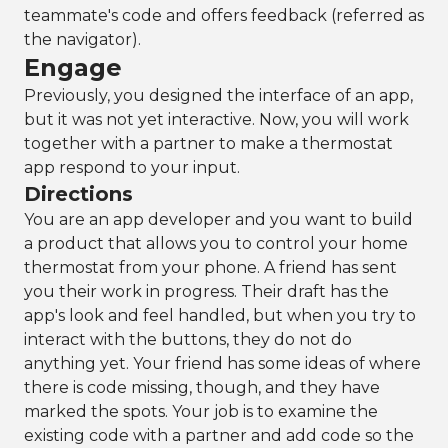
teammate's code and offers feedback (referred as
the navigator).
Engage
Previously, you designed the interface of an app,
but it was not yet interactive. Now, you will work
together with a partner to make a thermostat
app respond to your input.
Directions
You are an app developer and you want to build
a product that allows you to control your home
thermostat from your phone. A friend has sent
you their work in progress. Their draft has the
app's look and feel handled, but when you try to
interact with the buttons, they do not do
anything yet. Your friend has some ideas of where
there is code missing, though, and they have
marked the spots. Your job is to examine the
existing code with a partner and add code so the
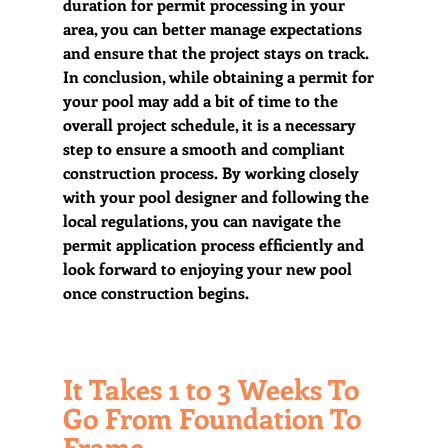
duration for permit processing in your 
area, you can better manage expectations 
and ensure that the project stays on track.  
In conclusion, while obtaining a permit for 
your pool may add a bit of time to the 
overall project schedule, it is a necessary 
step to ensure a smooth and compliant 
construction process. By working closely 
with your pool designer and following the 
local regulations, you can navigate the 
permit application process efficiently and 
look forward to enjoying your new pool 
once construction begins.
It Takes 1 to 3 Weeks To 
Go From Foundation To 
Frame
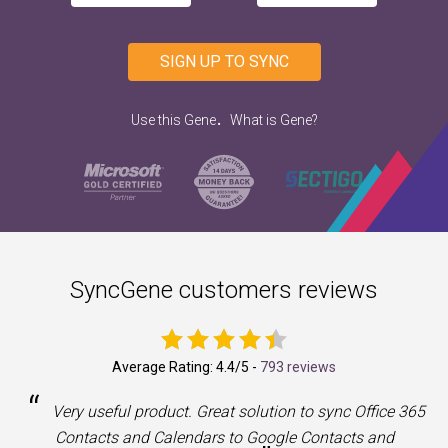
SIGN UP TO SYNC
.
Use this Gene
What is Gene?
SyncGene customers reviews
Average Rating:
4.4
/5 -
793 reviews
“
a
Very useful product. Great solution to sync Office 365
Contacts and Calendars to Google Contacts and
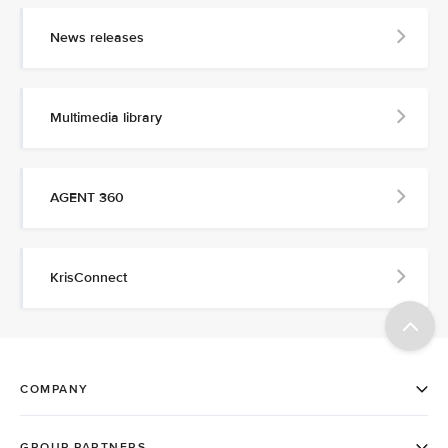
News releases
Multimedia library
AGENT 360
KrisConnect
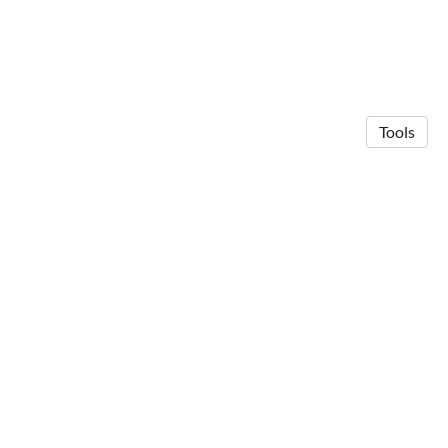
Tools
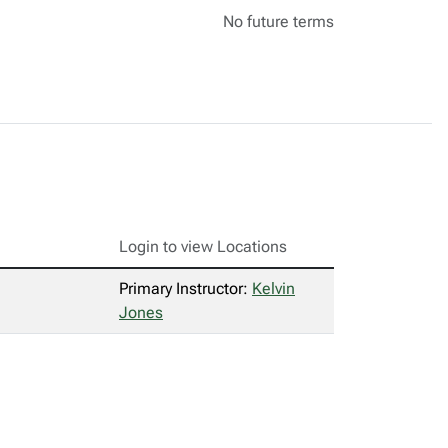
No future terms
Login to view Locations
Primary Instructor:
Kelvin
Jones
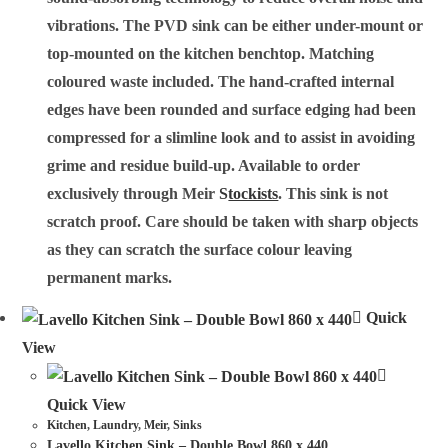
vibrations. The PVD sink can be either under-mount or
top-mounted on the kitchen benchtop. Matching
coloured waste included. The hand-crafted internal
edges have been rounded and surface edging had been
compressed for a slimline look and to assist in avoiding
grime and residue build-up. Available to order
exclusively through Meir
S
tockists
. This sink is not
scratch proof. Care should be taken with sharp objects
as they can scratch the surface colour leaving
permanent marks.
Quick
View
Quick View
Kitchen
,
Laundry
,
Meir
,
Sinks
Lavello Kitchen Sink – Double Bowl 860 x 440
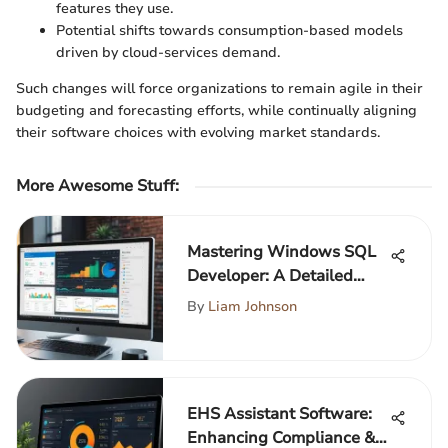
features they use.
Potential shifts towards consumption-based models
driven by cloud-services demand.
Such changes will force organizations to remain agile in their
budgeting and forecasting efforts, while continually aligning
their software choices with evolving market standards.
More Awesome Stuff
:
Mastering Windows SQL
Developer: A Detailed
Guide
By
Liam Johnson
EHS Assistant Software:
Enhancing Compliance &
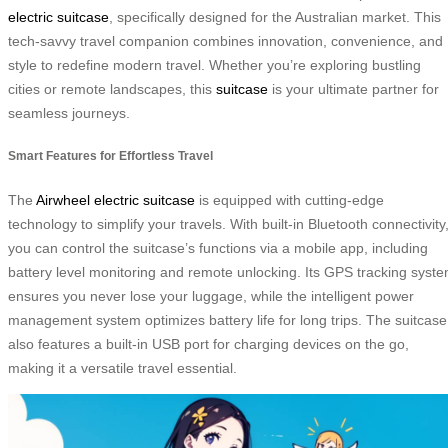
electric suitcase
, specifically designed for the Australian market. This
tech-savvy travel companion combines innovation, convenience, and
style to redefine modern travel. Whether you’re exploring bustling
cities or remote landscapes, this
suitcase
is your ultimate partner for
seamless journeys.
Smart Features for Effortless Travel
The
Airwheel electric suitcase
is equipped with cutting-edge
technology to simplify your travels. With built-in Bluetooth connectivity
you can control the suitcase’s functions via a mobile app, including
battery level monitoring and remote unlocking. Its GPS tracking syst
ensures you never lose your luggage, while the intelligent power
management system optimizes battery life for long trips. The suitcase
also features a built-in USB port for charging devices on the go,
making it a versatile travel essential.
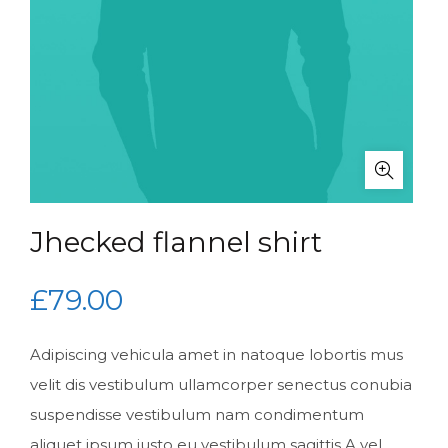
Jhecked flannel shirt
£
79.00
Adipiscing vehicula amet in natoque lobortis mus
velit dis vestibulum ullamcorper senectus conubia
suspendisse vestibulum nam condimentum
aliquet ipsum justo eu vestibulum sagittis.A vel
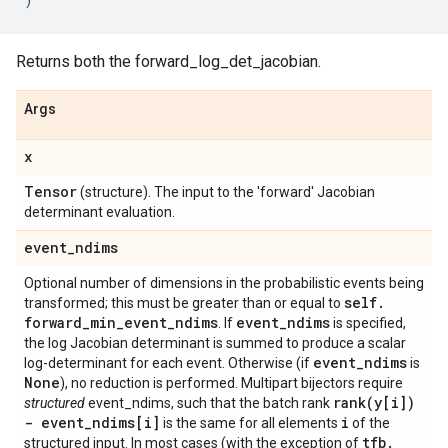
Returns both the forward_log_det_jacobian.
Args
x
Tensor
(structure). The input to the 'forward' Jacobian
determinant evaluation.
event
_
ndims
Optional number of dimensions in the probabilistic events being
self
.
transformed; this must be greater than or equal to
forward
_
min
_
event
_
ndims
event
_
ndims
. If
is specified,
the log Jacobian determinant is summed to produce a scalar
event
_
ndims
log-determinant for each event. Otherwise (if
is
None
), no reduction is performed. Multipart bijectors require
rank(
y[i])
structured
event_ndims, such that the batch rank
- event
_
ndims[i]
i
is the same for all elements
of the
tfb
.
structured input. In most cases (with the exception of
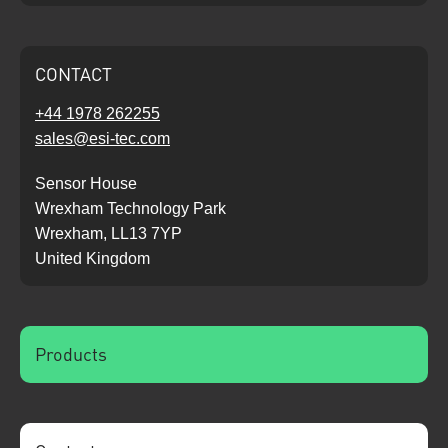
CONTACT
+44 1978 262255
sales@esi-tec.com
Sensor House
Wrexham Technology Park
Wrexham, LL13 7YP
United Kingdom
Products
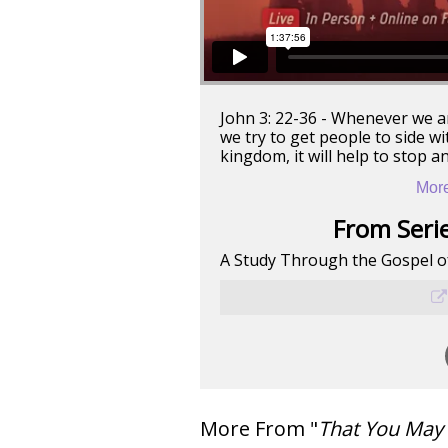
John 3: 22-36 - Whenever we a
we try to get people to side w
kingdom, it will help to stop a
More
From Serie
A Study Through the Gospel o
More From "
That You May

What to produce => Retype the whole of the data verbatim. Skip every picture.

Solution to this problem =>
teammate's code and offers feedback (referred as
the navigator).
Engage
Previously, you designed the interface of an app,
but it was not yet interactive. Now, you will work
together with a partner to make a thermostat
app respond to your input.
Directions
You are an app developer and you want to build
a product that allows you to control your home
thermostat from your phone. A friend has sent
you their work in progress. Their draft has the
app's look and feel handled, but when you try to
interact with the buttons, they do not do
anything yet. Your friend has some ideas of where
there is code missing, though, and they have
marked the spots. Your job is to examine the
existing code with a partner and add code so the
duration for permit processing in your 
area, you can better manage expectations 
and ensure that the project stays on track.  
In conclusion, while obtaining a permit for 
your pool may add a bit of time to the 
overall project schedule, it is a necessary 
step to ensure a smooth and compliant 
construction process. By working closely 
with your pool designer and following the 
local regulations, you can navigate the 
permit application process efficiently and 
look forward to enjoying your new pool 
once construction begins.
It Takes 1 to 3 Weeks To 
Go From Foundation To 
Frame
SIGN UP TO SYNC
.
Use this Gene
What is Gene?
SyncGene customers reviews
Average Rating:
4.4
/5 -
793 reviews
“
a
Very useful product. Great solution to sync Office 365
Contacts and Calendars to Google Contacts and
News releases
Multimedia library
AGENT 360
KrisConnect
Tools
No future terms
Login to view Locations
Primary Instructor:
Kelvin
Jones
vibrations. The PVD sink can be either under-mount or
top-mounted on the kitchen benchtop. Matching
coloured waste included. The hand-crafted internal
edges have been rounded and surface edging had been
compressed for a slimline look and to assist in avoiding
grime and residue build-up. Available to order
exclusively through Meir
S
tockists
. This sink is not
scratch proof. Care should be taken with sharp objects
as they can scratch the surface colour leaving
permanent marks.
Quick
View
Quick View
Kitchen
,
Laundry
,
Meir
,
Sinks
Lavello Kitchen Sink – Double Bowl 860 x 440
features they use.
Potential shifts towards consumption-based models
driven by cloud-services demand.
Such changes will force organizations to remain agile in their
budgeting and forecasting efforts, while continually aligning
their software choices with evolving market standards.
More Awesome Stuff
:
Mastering Windows SQL
Developer: A Detailed
Guide
By
Liam Johnson
EHS Assistant Software:
Enhancing Compliance &
electric suitcase
, specifically designed for the Australian market. This
tech-savvy travel companion combines innovation, convenience, and
style to redefine modern travel. Whether you’re exploring bustling
cities or remote landscapes, this
suitcase
is your ultimate partner for
seamless journeys.
Smart Features for Effortless Travel
The
Airwheel electric suitcase
is equipped with cutting-edge
technology to simplify your travels. With built-in Bluetooth connectivity
you can control the suitcase’s functions via a mobile app, including
battery level monitoring and remote unlocking. Its GPS tracking syst
ensures you never lose your luggage, while the intelligent power
management system optimizes battery life for long trips. The suitcase
also features a built-in USB port for charging devices on the go,
making it a versatile travel essential.
Jhecked flannel shirt
£
79.00
Adipiscing vehicula amet in natoque lobortis mus
velit dis vestibulum ullamcorper senectus conubia
suspendisse vestibulum nam condimentum
aliquet ipsum justo eu vestibulum sagittis.A vel
Returns both the forward_log_det_jacobian.
Args
x
Tensor
(structure). The input to the 'forward' Jacobian
determinant evaluation.
event
_
ndims
Optional number of dimensions in the probabilistic events being
self
.
transformed; this must be greater than or equal to
forward
_
min
_
event
_
ndims
event
_
ndims
. If
is specified,
the log Jacobian determinant is summed to produce a scalar
event
_
ndims
log-determinant for each event. Otherwise (if
is
None
), no reduction is performed. Multipart bijectors require
rank(
y[i])
structured
event_ndims, such that the batch rank
- event
_
ndims[i]
i
is the same for all elements
of the
tfb
.
structured input. In most cases (with the exception of
CONTACT
+44 1978 262255
sales@esi-tec.com
Sensor House
Wrexham Technology Park
Wrexham, LL13 7YP
United Kingdom
Products
John 3: 22-36 - Whenever we a
we try to get people to side w
kingdom, it will help to stop a
More
From Serie
A Study Through the Gospel o
More From "
That You May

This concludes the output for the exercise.